====== Document extract
8. although semaphore is typically treated as a lock and books describe
semaphores using critical sections, semaphores are not just locks -
they can be used for counting resources and for typical synchronization -
both counting resources and synchronization can be understood using
practical scenarios - synchronization may be explained theoretically,
in this context :
- synchronization is controlling execution of a process by another
process via an operating system mechanism - one such popular synchronization
mechanism is semaphore - in many mechanisms, synchronization is implicit .
- if a process attempts to decrement a semaphore whose current value is
0, corresponding process will be added to the wq of the semaphore and
state of the process is changed to blocked .
- if another process executes increment on the same semaphore due
an event, increment system call will wake-up the blocked process
- the above is a clear example for synchronization, where a process
is controlled by another process via a semaphore .
============
====== Entries provided
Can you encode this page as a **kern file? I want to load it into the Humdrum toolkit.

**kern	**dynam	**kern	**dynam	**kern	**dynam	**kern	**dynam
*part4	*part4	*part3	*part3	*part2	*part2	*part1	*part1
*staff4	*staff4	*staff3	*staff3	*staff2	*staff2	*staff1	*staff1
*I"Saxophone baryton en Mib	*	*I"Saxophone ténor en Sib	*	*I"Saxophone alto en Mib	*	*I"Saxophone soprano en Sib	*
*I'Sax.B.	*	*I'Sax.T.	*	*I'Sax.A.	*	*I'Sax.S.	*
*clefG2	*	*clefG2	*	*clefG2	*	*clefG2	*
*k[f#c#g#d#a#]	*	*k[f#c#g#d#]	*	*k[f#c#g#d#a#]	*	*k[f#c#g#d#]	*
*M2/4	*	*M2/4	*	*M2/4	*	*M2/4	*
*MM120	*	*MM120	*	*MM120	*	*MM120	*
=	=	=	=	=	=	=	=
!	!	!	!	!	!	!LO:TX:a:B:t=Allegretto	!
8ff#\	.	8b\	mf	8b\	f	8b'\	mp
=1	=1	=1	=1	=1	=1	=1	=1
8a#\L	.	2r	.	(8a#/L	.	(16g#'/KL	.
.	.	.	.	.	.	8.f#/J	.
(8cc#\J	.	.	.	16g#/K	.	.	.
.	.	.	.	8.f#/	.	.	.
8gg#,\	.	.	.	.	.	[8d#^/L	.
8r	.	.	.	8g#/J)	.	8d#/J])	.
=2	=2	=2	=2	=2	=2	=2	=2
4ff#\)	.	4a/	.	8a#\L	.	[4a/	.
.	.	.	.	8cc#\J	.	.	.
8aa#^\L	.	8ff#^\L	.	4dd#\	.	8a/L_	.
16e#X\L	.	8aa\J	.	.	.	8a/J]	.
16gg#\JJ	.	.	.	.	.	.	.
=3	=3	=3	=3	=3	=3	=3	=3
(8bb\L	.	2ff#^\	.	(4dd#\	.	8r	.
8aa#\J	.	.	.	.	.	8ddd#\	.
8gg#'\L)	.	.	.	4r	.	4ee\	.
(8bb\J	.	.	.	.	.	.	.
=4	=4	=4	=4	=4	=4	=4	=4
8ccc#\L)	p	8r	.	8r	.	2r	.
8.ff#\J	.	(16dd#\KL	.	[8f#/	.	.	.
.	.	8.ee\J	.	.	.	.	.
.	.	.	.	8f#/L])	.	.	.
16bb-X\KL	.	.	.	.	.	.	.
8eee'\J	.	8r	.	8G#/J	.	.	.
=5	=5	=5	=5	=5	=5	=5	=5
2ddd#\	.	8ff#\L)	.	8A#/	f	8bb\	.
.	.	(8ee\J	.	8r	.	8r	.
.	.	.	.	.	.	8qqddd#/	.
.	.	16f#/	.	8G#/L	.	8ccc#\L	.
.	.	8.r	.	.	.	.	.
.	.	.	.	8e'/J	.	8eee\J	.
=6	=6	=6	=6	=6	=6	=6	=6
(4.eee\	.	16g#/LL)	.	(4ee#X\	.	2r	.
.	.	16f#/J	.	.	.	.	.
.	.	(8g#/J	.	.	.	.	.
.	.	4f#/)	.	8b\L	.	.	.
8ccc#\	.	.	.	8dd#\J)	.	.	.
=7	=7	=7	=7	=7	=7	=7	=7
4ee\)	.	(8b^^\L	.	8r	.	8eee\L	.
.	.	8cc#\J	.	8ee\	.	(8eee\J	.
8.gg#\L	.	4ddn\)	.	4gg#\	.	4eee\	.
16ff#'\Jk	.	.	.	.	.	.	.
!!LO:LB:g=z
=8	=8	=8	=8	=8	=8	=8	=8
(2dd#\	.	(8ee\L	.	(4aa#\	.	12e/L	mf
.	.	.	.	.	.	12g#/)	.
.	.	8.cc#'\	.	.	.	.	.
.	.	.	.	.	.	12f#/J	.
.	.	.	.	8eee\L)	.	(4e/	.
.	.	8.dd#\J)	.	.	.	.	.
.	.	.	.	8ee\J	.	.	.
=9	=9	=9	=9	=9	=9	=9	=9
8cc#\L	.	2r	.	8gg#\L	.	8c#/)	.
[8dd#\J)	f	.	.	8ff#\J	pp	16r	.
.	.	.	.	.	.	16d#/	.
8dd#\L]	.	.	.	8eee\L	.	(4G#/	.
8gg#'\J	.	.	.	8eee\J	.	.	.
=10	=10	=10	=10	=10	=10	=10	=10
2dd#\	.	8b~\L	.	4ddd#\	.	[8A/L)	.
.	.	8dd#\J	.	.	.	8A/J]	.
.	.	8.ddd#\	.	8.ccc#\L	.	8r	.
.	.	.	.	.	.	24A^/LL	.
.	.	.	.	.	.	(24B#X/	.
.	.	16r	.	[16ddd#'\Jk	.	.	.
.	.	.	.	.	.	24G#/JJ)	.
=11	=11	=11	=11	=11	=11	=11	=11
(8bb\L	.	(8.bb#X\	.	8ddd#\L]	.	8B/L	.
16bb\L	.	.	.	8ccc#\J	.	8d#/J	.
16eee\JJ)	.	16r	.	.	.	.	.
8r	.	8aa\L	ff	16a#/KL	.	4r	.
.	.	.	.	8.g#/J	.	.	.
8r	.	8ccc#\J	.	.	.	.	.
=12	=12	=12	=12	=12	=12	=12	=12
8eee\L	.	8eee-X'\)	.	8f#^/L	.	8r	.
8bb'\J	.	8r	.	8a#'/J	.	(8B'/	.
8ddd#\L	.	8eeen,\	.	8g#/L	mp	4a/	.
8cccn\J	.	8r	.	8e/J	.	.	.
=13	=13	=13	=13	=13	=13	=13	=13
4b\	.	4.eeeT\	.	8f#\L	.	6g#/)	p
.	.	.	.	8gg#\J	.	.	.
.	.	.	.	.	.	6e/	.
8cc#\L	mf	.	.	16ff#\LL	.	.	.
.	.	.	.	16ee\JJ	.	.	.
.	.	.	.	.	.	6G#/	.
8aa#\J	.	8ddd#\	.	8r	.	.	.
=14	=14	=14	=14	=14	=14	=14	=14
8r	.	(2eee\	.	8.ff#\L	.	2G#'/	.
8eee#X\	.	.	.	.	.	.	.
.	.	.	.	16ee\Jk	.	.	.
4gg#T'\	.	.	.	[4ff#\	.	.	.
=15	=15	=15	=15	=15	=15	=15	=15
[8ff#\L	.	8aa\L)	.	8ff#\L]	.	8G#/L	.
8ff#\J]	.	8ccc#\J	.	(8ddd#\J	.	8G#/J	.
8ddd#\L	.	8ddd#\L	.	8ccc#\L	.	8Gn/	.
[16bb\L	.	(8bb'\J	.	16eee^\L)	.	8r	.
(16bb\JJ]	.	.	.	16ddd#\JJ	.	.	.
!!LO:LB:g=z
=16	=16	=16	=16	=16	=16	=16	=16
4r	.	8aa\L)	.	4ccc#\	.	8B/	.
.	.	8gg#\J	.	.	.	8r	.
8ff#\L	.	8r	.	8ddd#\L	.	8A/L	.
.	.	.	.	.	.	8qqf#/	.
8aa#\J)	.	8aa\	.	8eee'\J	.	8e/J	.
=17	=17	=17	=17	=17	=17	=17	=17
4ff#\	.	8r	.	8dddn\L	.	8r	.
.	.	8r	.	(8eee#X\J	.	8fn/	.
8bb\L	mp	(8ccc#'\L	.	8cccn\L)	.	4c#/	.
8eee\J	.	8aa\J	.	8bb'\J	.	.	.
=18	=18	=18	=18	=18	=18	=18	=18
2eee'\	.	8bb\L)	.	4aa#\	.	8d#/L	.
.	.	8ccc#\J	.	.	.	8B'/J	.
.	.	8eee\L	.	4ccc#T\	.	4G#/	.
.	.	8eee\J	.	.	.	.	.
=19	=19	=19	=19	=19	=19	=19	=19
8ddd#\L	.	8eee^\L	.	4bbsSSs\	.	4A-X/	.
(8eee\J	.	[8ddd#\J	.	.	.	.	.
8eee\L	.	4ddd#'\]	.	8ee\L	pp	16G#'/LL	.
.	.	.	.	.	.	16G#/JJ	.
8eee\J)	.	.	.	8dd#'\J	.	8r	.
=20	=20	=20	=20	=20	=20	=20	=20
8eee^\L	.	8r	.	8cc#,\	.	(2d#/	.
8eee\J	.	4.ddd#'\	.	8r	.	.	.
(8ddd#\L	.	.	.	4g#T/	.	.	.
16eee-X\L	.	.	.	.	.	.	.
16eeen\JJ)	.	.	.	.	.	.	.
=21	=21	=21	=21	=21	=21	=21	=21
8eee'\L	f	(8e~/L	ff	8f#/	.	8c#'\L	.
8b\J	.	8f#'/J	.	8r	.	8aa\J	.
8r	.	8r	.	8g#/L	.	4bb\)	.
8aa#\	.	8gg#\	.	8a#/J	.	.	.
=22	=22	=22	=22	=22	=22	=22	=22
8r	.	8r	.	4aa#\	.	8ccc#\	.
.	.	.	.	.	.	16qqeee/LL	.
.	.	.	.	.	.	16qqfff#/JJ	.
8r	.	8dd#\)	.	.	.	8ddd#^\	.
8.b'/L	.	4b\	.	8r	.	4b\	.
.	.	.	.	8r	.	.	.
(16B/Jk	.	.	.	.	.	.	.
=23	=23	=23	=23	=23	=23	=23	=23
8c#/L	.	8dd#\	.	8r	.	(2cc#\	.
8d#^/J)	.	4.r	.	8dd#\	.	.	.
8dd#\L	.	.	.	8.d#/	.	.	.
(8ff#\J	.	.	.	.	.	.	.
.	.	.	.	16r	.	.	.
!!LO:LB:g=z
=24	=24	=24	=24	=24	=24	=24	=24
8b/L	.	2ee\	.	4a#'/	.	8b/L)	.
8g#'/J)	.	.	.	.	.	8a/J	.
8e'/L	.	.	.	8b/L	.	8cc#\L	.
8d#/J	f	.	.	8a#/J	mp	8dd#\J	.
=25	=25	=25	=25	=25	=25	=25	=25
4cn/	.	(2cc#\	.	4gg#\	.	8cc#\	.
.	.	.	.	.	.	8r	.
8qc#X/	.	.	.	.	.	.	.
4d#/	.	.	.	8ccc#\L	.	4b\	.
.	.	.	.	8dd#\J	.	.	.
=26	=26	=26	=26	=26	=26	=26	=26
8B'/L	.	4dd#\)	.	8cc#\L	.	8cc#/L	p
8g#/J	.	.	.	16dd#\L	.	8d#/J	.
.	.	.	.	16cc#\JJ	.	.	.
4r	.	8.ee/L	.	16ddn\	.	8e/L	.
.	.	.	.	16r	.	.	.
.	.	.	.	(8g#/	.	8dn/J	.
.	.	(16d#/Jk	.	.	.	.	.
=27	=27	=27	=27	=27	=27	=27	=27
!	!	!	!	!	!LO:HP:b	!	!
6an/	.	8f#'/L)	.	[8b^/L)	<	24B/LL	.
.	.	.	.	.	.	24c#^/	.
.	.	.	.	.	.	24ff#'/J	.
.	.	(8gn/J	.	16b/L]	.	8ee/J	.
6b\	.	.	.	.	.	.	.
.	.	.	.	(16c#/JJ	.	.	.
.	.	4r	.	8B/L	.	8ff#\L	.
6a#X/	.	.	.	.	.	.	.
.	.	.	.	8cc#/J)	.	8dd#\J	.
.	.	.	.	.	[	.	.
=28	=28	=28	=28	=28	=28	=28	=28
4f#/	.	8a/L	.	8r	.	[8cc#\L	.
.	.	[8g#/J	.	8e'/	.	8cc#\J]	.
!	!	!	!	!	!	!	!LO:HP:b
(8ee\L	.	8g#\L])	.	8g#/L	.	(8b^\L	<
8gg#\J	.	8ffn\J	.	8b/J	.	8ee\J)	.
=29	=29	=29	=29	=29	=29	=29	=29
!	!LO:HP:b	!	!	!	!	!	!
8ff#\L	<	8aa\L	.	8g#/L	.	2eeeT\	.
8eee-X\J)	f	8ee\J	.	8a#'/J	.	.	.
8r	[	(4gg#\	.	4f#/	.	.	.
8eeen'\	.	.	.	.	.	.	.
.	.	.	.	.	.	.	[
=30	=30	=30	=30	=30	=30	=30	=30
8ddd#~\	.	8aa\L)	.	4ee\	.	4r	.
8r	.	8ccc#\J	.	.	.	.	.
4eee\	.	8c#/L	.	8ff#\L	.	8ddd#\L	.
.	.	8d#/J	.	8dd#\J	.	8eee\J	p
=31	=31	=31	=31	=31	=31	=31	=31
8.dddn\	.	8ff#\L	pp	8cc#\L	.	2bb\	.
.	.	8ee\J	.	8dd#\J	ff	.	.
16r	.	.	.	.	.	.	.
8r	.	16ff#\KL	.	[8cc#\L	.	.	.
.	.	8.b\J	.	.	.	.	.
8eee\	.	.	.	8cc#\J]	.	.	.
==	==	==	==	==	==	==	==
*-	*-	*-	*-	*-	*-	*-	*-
============
_Set problem 1_: Translate this sentence from the semaphore notes into Spanish: "the above is a clear example for synchronization, where a process is controlled by another process via a semaphore."
_Set problem 2_: Rewrite the semaphore notes from "8. although semaphore" to "is implicit .", putting "managing resources" in place of "counting resources".
_Set problem 3_: Extend the notes on semaphores by continuing them after their last sentence.
The material has no connection to the notes on semaphores.

_Response 1_: Lo anterior es un claro ejemplo de sincronización, en el que un proceso es controlado por otro proceso mediante un semáforo.

_Response 2_:
8. although semaphore is typically treated as a lock and books describe
semaphores using critical sections, semaphores are not just locks -
they can be used for managing resources and for typical synchronization -
both managing resources and synchronization can be understood using
practical scenarios - synchronization may be explained theoretically,
in this context :
- synchronization is controlling execution of a process by another
process via an operating system mechanism - one such popular synchronization
mechanism is semaphore - in many mechanisms, synchronization is implicit .

_Response 3_:
- in the above example, there is no critical section and semaphore is not used
as a lock
- even if a semaphore is used as a lock, still it uses synchronization
to control a process by another process during locking / unlocking
operations .
- can the above implementation of semaphore operations
work consistently in uniprocessor and multiprocessor
environments ?
- preemption is not disabled in user-space - whatever
is discussed is only for system space issues - whenever
a process resumes in user-space, preemption is
immediately restored to original state . preemption
is always enabled in user-space and hw interrupts are
always enabled in user-space .
- in uniprocessor, using the spinlock along with
disabling preemption is redundant - find out
how the real implementations are ? for the
class room, this conclusion is ok .
- in multiprocessor, using the spinlock along with
preemption disabling is not redundant - it is a
must . why so ?
- in this case, process1 and process2 may
execute system space critical sections
of semaphore operations, simultaneously,
on different processors .
- what happens, if both processes access
the spinlock locking simultaneously ?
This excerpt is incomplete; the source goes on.